- **Exercise instructions**
Output every line of the entries below verbatim, leaving out the pictures.

(Extracted data entries)
= = = = = = =

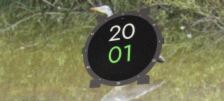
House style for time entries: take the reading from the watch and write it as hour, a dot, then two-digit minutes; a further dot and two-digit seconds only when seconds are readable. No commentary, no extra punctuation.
20.01
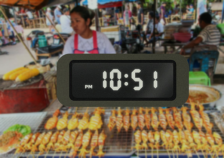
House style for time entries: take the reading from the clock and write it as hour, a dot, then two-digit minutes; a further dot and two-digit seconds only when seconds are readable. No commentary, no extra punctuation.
10.51
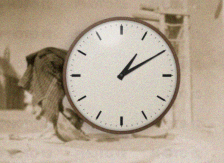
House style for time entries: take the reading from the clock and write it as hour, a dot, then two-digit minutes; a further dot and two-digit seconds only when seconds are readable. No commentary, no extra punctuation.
1.10
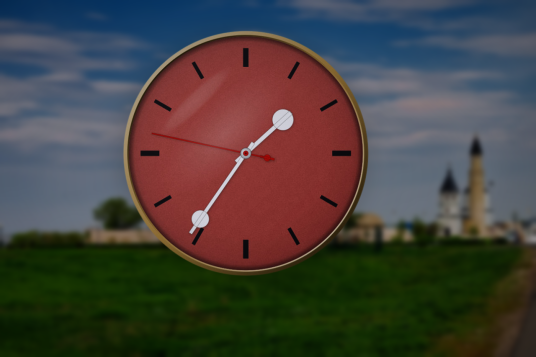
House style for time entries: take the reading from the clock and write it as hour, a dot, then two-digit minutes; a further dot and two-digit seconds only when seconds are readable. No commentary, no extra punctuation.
1.35.47
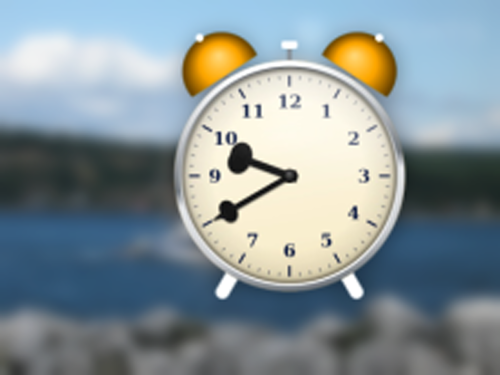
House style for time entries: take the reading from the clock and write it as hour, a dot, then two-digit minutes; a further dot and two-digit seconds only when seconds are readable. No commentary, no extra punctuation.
9.40
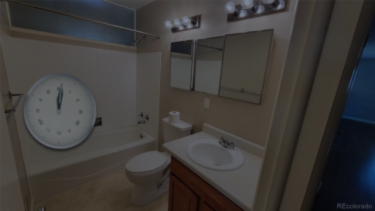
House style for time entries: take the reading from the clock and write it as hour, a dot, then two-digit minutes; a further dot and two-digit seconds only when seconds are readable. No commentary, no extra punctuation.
12.01
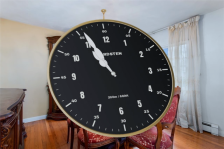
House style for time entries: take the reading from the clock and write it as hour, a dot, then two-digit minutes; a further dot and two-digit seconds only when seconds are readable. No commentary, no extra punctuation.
10.56
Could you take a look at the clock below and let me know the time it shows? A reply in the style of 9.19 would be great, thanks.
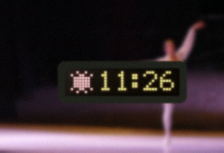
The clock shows 11.26
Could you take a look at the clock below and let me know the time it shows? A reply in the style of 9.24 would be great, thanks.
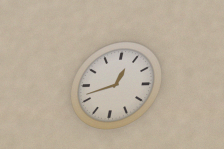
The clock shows 12.42
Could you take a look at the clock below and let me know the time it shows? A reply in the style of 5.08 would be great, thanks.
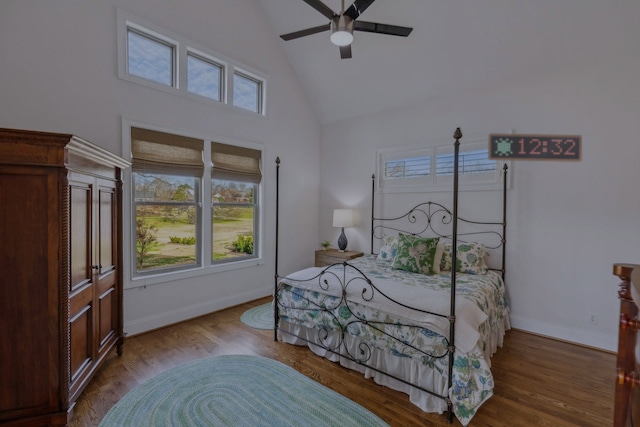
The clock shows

= = = = = = =

- **Reply to the task**
House style for time entries: take the reading from the watch and write it as hour, a dot, then two-digit minutes; a further dot and two-digit seconds only when seconds are readable. No commentary, no extra punctuation.
20.01
House style for time entries: take the reading from the clock and write it as hour, a dot, then two-digit minutes; a further dot and two-digit seconds only when seconds are readable. No commentary, no extra punctuation.
10.51
House style for time entries: take the reading from the clock and write it as hour, a dot, then two-digit minutes; a further dot and two-digit seconds only when seconds are readable. No commentary, no extra punctuation.
1.10
House style for time entries: take the reading from the clock and write it as hour, a dot, then two-digit minutes; a further dot and two-digit seconds only when seconds are readable. No commentary, no extra punctuation.
1.35.47
House style for time entries: take the reading from the clock and write it as hour, a dot, then two-digit minutes; a further dot and two-digit seconds only when seconds are readable. No commentary, no extra punctuation.
9.40
House style for time entries: take the reading from the clock and write it as hour, a dot, then two-digit minutes; a further dot and two-digit seconds only when seconds are readable. No commentary, no extra punctuation.
12.01
House style for time entries: take the reading from the clock and write it as hour, a dot, then two-digit minutes; a further dot and two-digit seconds only when seconds are readable. No commentary, no extra punctuation.
10.56
Could you take a look at the clock below and let me know the time it shows? A reply in the style of 9.19 would be great, thanks.
The clock shows 11.26
Could you take a look at the clock below and let me know the time it shows? A reply in the style of 9.24 would be great, thanks.
The clock shows 12.42
Could you take a look at the clock below and let me know the time it shows? A reply in the style of 5.08 would be great, thanks.
The clock shows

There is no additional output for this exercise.